* TASK: Every single record needs to be restated word for word.

* MATERIALS PROVIDED:
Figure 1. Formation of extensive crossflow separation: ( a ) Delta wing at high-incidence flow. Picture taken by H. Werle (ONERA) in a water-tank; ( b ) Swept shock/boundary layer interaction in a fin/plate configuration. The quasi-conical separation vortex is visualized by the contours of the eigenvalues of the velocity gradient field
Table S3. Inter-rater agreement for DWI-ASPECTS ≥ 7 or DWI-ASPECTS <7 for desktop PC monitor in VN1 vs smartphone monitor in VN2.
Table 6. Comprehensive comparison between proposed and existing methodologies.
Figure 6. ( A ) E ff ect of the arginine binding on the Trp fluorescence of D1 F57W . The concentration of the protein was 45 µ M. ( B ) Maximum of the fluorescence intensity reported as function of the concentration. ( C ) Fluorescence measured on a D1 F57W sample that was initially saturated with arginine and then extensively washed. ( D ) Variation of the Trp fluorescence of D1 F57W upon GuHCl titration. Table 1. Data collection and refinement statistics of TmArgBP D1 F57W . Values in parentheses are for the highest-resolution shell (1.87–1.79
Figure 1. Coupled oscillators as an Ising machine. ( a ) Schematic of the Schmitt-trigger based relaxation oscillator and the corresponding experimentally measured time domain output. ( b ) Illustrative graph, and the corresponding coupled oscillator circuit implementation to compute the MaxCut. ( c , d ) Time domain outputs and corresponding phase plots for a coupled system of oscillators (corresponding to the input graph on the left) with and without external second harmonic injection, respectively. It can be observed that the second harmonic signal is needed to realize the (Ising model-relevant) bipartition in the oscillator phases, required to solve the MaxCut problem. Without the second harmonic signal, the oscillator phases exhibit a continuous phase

* WRITTEN RESPONSE:
Figure 1. Formation of extensive crossflow separation: ( a ) Delta wing at high-incidence flow. Picture taken by H. Werle (ONERA) in a water-tank; ( b ) Swept shock/boundary layer interaction in a fin/plate configuration. The quasi-conical separation vortex is visualized by the contours of the eigenvalues of the velocity gradient field
Table S3. Inter-rater agreement for DWI-ASPECTS ≥ 7 or DWI-ASPECTS <7 for desktop PC monitor in VN1 vs smartphone monitor in VN2.
Table 6. Comprehensive comparison between proposed and existing methodologies.
Figure 6. ( A ) E ff ect of the arginine binding on the Trp fluorescence of D1 F57W . The concentration of the protein was 45 µ M. ( B ) Maximum of the fluorescence intensity reported as function of the concentration. ( C ) Fluorescence measured on a D1 F57W sample that was initially saturated with arginine and then extensively washed. ( D ) Variation of the Trp fluorescence of D1 F57W upon GuHCl titration. Table 1. Data collection and refinement statistics of TmArgBP D1 F57W . Values in parentheses are for the highest-resolution shell (1.87–1.79
Figure 1. Coupled oscillators as an Ising machine. ( a ) Schematic of the Schmitt-trigger based relaxation oscillator and the corresponding experimentally measured time domain output. ( b ) Illustrative graph, and the corresponding coupled oscillator circuit implementation to compute the MaxCut. ( c , d ) Time domain outputs and corresponding phase plots for a coupled system of oscillators (corresponding to the input graph on the left) with and without external second harmonic injection, respectively. It can be observed that the second harmonic signal is needed to realize the (Ising model-relevant) bipartition in the oscillator phases, required to solve the MaxCut problem. Without the second harmonic signal, the oscillator phases exhibit a continuous phase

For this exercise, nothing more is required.